Abstract:
Earnings management has attracted recent research discourse due to the financial
scandals that emanate from compromised quality of financial reports and untrue firm
values. Opportunistic managers use their discretion to make financial reporting choices
that maximize their own utilities at the expense true economic reflection of the firm.
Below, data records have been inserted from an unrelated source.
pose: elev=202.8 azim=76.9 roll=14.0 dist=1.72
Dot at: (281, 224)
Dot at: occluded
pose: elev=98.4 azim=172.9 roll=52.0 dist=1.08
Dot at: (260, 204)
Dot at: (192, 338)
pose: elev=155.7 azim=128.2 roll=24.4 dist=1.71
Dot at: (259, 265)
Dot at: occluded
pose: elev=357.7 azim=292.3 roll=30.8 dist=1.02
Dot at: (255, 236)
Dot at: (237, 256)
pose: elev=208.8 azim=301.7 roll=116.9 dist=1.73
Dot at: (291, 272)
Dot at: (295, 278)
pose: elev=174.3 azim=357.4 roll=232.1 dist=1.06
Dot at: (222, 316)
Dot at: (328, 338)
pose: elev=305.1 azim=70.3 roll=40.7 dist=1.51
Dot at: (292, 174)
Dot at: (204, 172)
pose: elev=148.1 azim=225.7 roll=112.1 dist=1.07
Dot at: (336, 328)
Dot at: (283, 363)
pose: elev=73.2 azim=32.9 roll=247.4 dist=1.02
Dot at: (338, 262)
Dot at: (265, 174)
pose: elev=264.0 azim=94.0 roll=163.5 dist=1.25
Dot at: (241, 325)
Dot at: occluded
This practice has been depicted to have an adverse implication on the shareholders as
it misleads them on the true value of their investment which eventually affects their
decision making. In its quest to address this pertinent issue, the study sought to
investigate the moderating role of CEO power on the relationship between corporate
governance mechanism and earnings management. The study’s specific objectives were
to determine the effects of audit committee’s; independence, meeting frequency,
financial expertise, blockholder ownership and institutional ownership on earnings
management, as well as to assess the moderating role of CEO power on each of the
relationships. A positivism research paradigm was adopted in the study. The research
was guided by agency, entrenchment and stakeholder theories. Explanatory research
design and a panel approach was used to conduct a survey of listed firms at the NSE
that met the inclusion criteria. The study population comprised of 65 listed firms out of
which the research focused on the 35 firms that were consistently in operation during
the study period between 2004 and 2017, resulting in a total of 490 firm-year
observations. Secondary data obtained from the financial reports were analyzed using
both descriptive and inferential statistical techniques. Corporate governance
mechanism was found to have a significant effect on earnings management with its
effects moderated by CEO power. The study results specifically indicate a negative and
significant effect of audit committee’s; independence (β= -0.813, ρ<0.05), meeting
frequency (β= -0.028, ρ<0.05), financial expertise (β= -2.064, ρ<0.05), and blockholder
ownership (β= -1.778, ρ<0.05) on earnings management, while institutional ownership
(β= 2.952, ρ<0.05) indicated a positive and significant effect. CEO power moderates
the relationships between; audit committee’s independence (β=0.214, ρ<0.05,
ΔR 2 =2.83%), meeting frequency (β= -0.087, ρ<0.05, ΔR 2 =1.7%), financial expertise
(β=0.144, ρ<0.05, ΔR 2 =0.1%), blockholder ownership (β= -0.079, ρ<0.05,
ΔR 2 =1.22%), institutional ownership (β= -0.101, ρ<0.05, ΔR 2 =0.7%) and earnings
management. Corporate governance mechanisms specifically the audit committee
attributes and shareholder activism present monitoring mechanisms that aid in
constraining earnings management. More independence, higher financial expertise and
a higher level of activity which is indicated by the meeting frequency is desirable in
reducing earnings management. Blockholders play a crucial role in monitoring
managerial activities, and therefore increased blockhoder ownership structure reduces
earnings management to a greater extent due to their activism. The findings further
supports agency theory propositions which suggests monitoring mechanisms as a
measure to reduce divergence of interests in the firm. Institutional investors who were
found to increase earnings management due to their transient nature. It is therefore in
the best interest of the firm for institutions to refrain from pressurizing management for
higher short-term performance, but instead focus on the long-term prosperity of the
firm. Based on the study findings, CEO power reduces the effectiveness of audit
committee attributes and blockholders in constraining earnings management. It is
therefore recommended that corporate governance mechanisms should be allowed to
operate without undue influence of the CEOs.